The result of all this is that 1/64th of all the faces end up on each of the 64 possible UV grid spaces — which means there is a much better way to do this.  Instead of randomly placing 10,000 faces, instead, I’m now creating 64 groups of random faces and assigning them to each of the 64 spaces.  The randomization and selection process still takes some time, but I’m also using sets instead of arrays for the face lists, which should reduce the amount of time required writing and re-writing arrays.

I’ll post up the results whenever I run some stress tests.  I think this script could be useful for a variety of projects, not just Kludge.


Version 2.0 Delayed… again…

I’ve recently started a job with a studio here in Dallas, so I haven’t been able to do ANYTHING with Kludge for a couple of months.  I still need to fix a handful of hiccups with Maya 2010 not working correctly, but more importantly, I’ve actually come up with a few really good ideas that I want to incorporate before I release version 2.  I appreciate everyone’s patience… the end result should be a streamlined, production-friendly tool that actually works as advertised.  In the meantime, check out the progress on http://sumofparts.wordpress.com — the short film that Kludge is ostensibly built for.  We’re actually making assets!  hooray!

By the way, if any of you are using Kludge to do anything interesting, send me a picture!


A note on process

In case anyone’s curious, I thought I’d let you know sort of what my process is when I’m working on Kludge.
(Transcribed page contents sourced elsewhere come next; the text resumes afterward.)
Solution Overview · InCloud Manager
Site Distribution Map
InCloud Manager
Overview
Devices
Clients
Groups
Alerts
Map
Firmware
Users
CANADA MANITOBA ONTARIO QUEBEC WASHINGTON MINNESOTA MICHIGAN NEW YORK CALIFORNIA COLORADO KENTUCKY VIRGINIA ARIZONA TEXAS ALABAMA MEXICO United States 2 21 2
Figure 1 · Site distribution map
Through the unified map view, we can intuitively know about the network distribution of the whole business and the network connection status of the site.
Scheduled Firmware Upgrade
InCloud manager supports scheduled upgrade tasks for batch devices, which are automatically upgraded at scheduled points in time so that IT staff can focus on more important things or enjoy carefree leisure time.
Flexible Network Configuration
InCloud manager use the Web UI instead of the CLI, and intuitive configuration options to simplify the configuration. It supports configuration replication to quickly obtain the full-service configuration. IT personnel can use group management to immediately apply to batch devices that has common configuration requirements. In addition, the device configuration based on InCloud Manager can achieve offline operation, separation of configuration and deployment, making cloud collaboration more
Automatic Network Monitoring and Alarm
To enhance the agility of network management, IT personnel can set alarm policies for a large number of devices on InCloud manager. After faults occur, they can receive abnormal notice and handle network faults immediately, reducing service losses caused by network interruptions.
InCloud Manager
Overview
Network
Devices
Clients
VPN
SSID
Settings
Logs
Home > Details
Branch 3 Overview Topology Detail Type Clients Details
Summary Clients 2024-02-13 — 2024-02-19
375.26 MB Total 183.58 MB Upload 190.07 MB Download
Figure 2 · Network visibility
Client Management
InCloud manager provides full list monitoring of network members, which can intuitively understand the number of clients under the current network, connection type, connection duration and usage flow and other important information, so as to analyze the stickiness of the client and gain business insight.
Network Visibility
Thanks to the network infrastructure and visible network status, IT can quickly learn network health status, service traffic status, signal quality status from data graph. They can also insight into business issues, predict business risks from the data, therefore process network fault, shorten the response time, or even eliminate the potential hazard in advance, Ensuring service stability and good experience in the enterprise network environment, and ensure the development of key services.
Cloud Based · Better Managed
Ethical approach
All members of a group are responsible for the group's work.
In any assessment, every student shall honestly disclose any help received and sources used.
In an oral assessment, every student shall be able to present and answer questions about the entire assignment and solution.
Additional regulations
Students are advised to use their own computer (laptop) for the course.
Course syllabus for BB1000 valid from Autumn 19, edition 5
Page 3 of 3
Most importantly, I keep my eyes open when I’m out and about.  I live in Dallas, so we’ve got a fairly decent variety in our skyline.  I take photos when I can, and look at pictures of interesting buildings online. There is sort of a vocabulary of city architecture — some buildings have alternating stripes of material (what I call “buffers” in the script), some buildings have windows that wrap around, some have blank walls without windows, some are monolithic and flat on their facades, and others have all kinds of details extruding out from their surfaces.  My job is to take those basic architectural ideas, and make a system that is capable of creating them on the fly, for any mixture of features.

It doesn’t always work.

The first step is always to model out the structure by hand.  Everything you do in Maya has a corresponding command in MEL.  In theory, if you can do it manually, you can do it in a script.  I’ll work out a list of steps that are involved in creating a particular bit of geometry, and write out a sort of “pseudo-code” that summarizes the process.  Then I figure out what MEL commands will give me the desired result.  Usually this involves a lot of guess-and-check and many trips to the technical documentation.  MEL is good at a lot of things, but it can be incredibly difficult to find a scripted solution that mimics human creative judgment. “select the faces that are facing outward from the building” is great if you’re talking to a modeler, but translating that into code can be tricky.
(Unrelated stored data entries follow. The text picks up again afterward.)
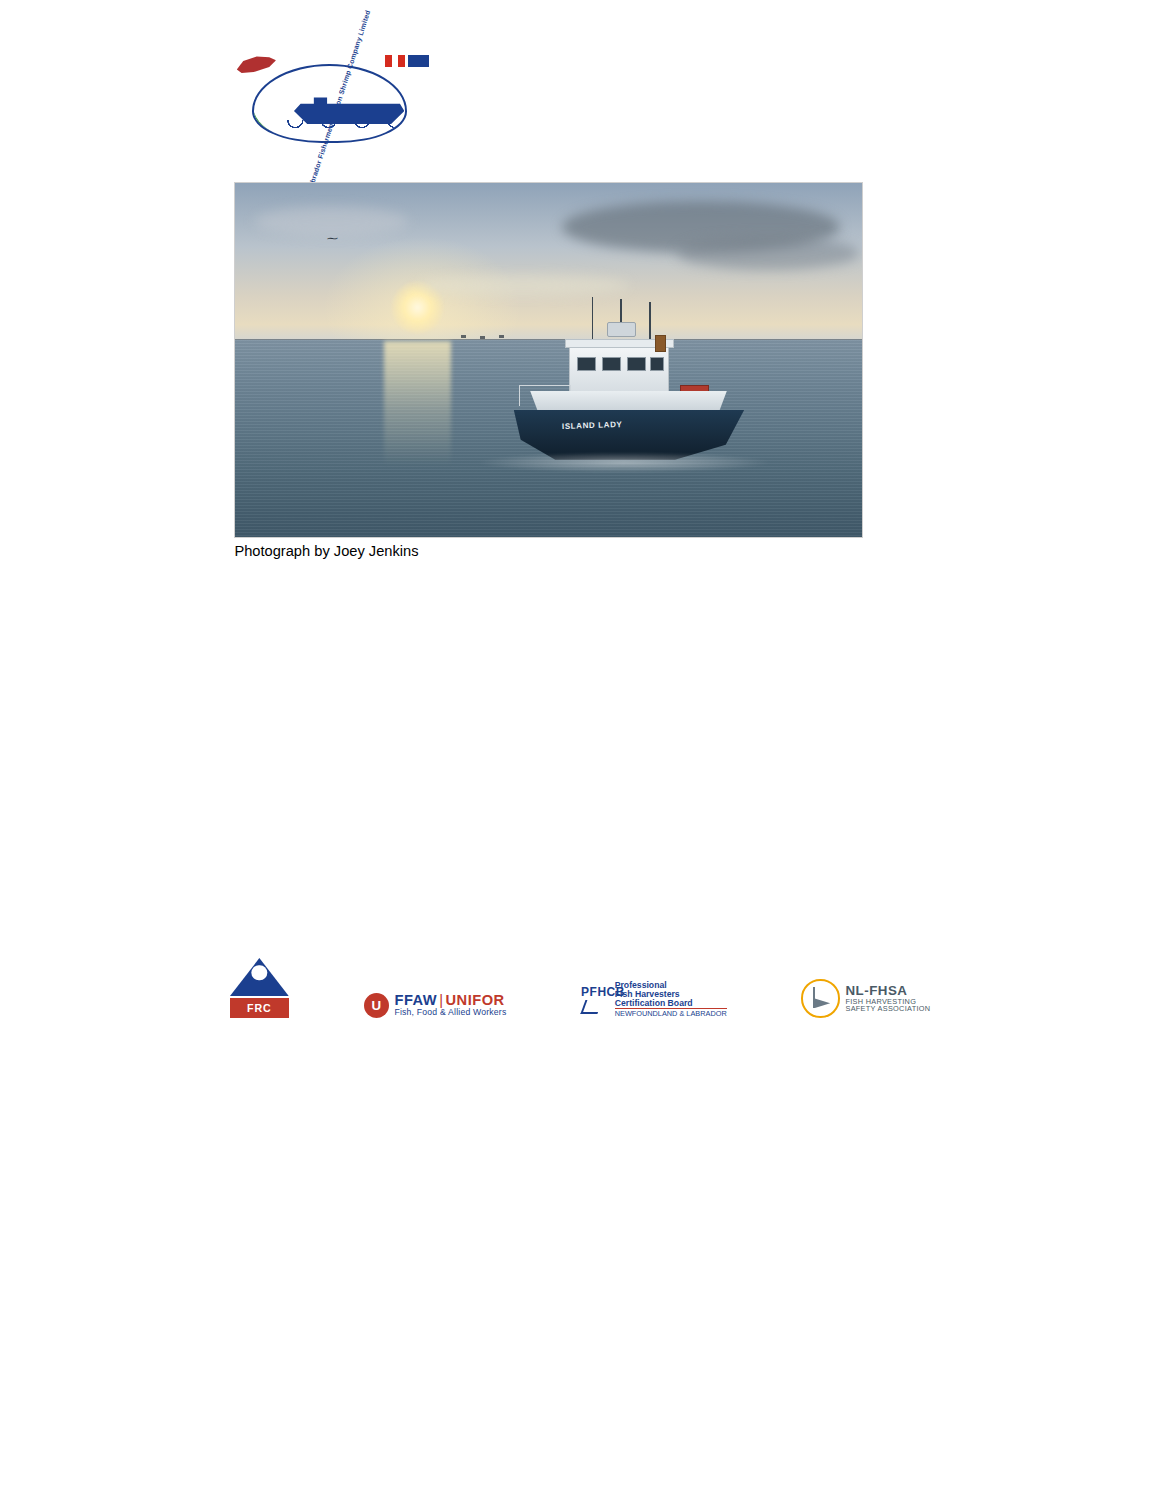Labrador Fishermen's Union Shrimp Company Limited
ISLAND LADY
Photograph by Joey Jenkins
FRC
U
FFAW|UNIFOR
Fish, Food & Allied Workers
PFHCB
Professional
Fish Harvesters
Certification Board
NEWFOUNDLAND & LABRADOR
NL-FHSA
FISH HARVESTING
SAFETY ASSOCIATION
At the core of Kludge there is the default building — the only building that is guaranteed to work perfectly every time.  Whenever I add a new feature, I work with this default building at default settings until I make it work correctly.  The “ideal test case” is something I come back to throughout the testing process — every time I make a major change, the first thing I check is to see whether the default setup still works as expected.
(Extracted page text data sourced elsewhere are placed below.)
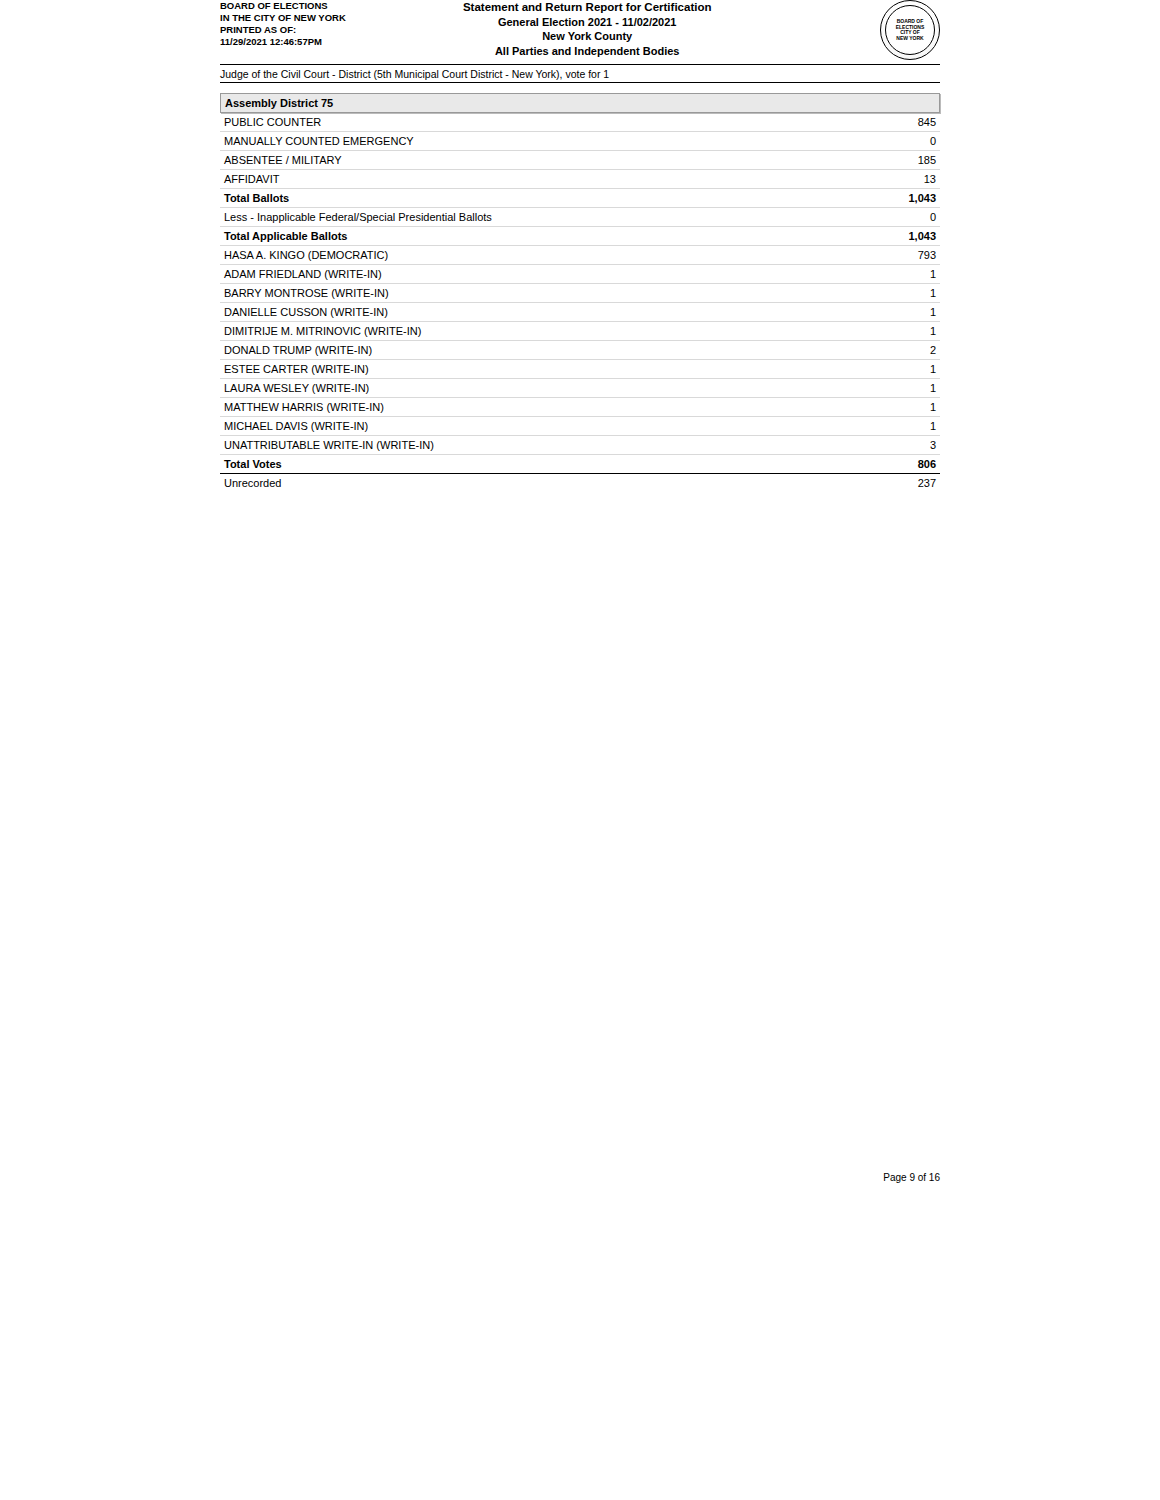BOARD OF ELECTIONS
IN THE CITY OF NEW YORK
PRINTED AS OF:
11/29/2021 12:46:57PM
Statement and Return Report for Certification
General Election 2021 - 11/02/2021
New York County
All Parties and Independent Bodies
BOARD OF
ELECTIONS
CITY OF
NEW YORK
Judge of the Civil Court - District (5th Municipal Court District - New York), vote for 1
Assembly District 75
| PUBLIC COUNTER | 845 |
| MANUALLY COUNTED EMERGENCY | 0 |
| ABSENTEE / MILITARY | 185 |
| AFFIDAVIT | 13 |
| Total Ballots | 1,043 |
| Less - Inapplicable Federal/Special Presidential Ballots | 0 |
| Total Applicable Ballots | 1,043 |
| HASA A. KINGO (DEMOCRATIC) | 793 |
| ADAM FRIEDLAND (WRITE-IN) | 1 |
| BARRY MONTROSE (WRITE-IN) | 1 |
| DANIELLE CUSSON (WRITE-IN) | 1 |
| DIMITRIJE M. MITRINOVIC (WRITE-IN) | 1 |
| DONALD TRUMP (WRITE-IN) | 2 |
| ESTEE CARTER (WRITE-IN) | 1 |
| LAURA WESLEY (WRITE-IN) | 1 |
| MATTHEW HARRIS (WRITE-IN) | 1 |
| MICHAEL DAVIS (WRITE-IN) | 1 |
| UNATTRIBUTABLE WRITE-IN (WRITE-IN) | 3 |
| Total Votes | 806 |
| Unrecorded | 237 |
Page 9 of 16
After that, I try out a handful of other configurations.  If all goes well, then I proceed to do everything I can to break the system.  Most of the time, this is not difficult.  Usually, I try to “user-proof” the system to the best of my imagination, but the truth is, there are more ways to break Kludge than there is time for me to fix them.  All I can really do is try to make the system as flexible as possible.

A lot of the functionality of Kludge will eventually involve randomization, and I really can’t ensure that every combination of features will look good, or even work at all.  But I guess that’s really the power of working procedurally — if you don’t like the result, in a couple minutes, you can have an entirely different building.  There’s no reason not to try a bunch of different things and only keep what works.